Without help from Victoria, Harper said that the network will suffer over the long-term. “Information exchanges will break down. It won’t be in the forefront of people’s minds when they’re dealing with a situation of family violence. They won’t have the protocols that are use now as a template in other communities and were developed here.
“Those things will suffer over time but initially we think we can keep some of that co-ordination going. That’s our hope.”
Harper said it was a very cost-effective service because the 21 hours a week generated much more in volunteer hours. The co-ordinator was responsible for such tasks as arranging meetings, getting the minutes out, making sure that volunteers are informed, and tracking protocols.
“The government talks a lot about volunteers but if you don’t have someone there to make the arrangements and keep that ongoing, volunteers quite often lose interest or they move on to doing something else,” Harper said.
Notice was received at the end of the fiscal year, with the contract to end in July but SPCRS will be making changes much sooner.
“We’re going to do some things now in the hopes that we can put some things in place so that it can survive in some way,” Harper said.
The program comes under the woman’s and victim’s service department, managed by Kathy Laforge, and the co-ordinator is Ruth Smith.
It’s the first of what is expected to be a series of funding reductions that SPCRS will have to face as the B.C. Liberals attempt to bring expenditures into line with revenue.

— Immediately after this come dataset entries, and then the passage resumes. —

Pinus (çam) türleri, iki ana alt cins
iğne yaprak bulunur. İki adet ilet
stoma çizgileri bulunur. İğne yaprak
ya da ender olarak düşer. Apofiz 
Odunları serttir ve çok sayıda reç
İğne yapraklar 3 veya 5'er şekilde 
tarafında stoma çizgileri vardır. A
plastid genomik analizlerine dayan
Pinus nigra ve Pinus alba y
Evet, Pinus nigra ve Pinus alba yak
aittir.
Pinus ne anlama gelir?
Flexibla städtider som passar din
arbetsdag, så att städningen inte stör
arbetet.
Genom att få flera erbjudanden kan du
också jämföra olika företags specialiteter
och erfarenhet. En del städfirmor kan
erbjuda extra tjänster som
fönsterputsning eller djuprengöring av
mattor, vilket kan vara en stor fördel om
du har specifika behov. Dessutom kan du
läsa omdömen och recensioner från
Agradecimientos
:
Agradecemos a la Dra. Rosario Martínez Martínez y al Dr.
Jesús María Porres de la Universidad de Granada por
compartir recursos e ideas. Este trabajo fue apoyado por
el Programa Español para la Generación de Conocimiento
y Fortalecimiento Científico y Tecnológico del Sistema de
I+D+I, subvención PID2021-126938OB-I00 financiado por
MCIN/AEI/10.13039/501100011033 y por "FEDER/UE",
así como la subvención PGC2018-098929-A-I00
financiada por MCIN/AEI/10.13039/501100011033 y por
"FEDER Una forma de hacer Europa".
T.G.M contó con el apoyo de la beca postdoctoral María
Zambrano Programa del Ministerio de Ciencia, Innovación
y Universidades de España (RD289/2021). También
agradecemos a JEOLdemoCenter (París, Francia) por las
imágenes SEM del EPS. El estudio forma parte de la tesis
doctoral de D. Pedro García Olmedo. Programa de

“We don’t know what else we’re going to see as far as cuts, but we’re putting a lot of energy into looking at, if the worst thing happens, how could we continue to provide service to the clients,” Harper said.
“Because the need isn’t going to go away. If anything, it’ll probably get worse with other cuts. People will be further stressed.
“So we just want to make sure we can continue to provide necessary service to the community.”
On the bright side, SPCRS did receive $11,000 from the provincial government, enough to make the Mizpah Transition House start the fiscal year debt-free.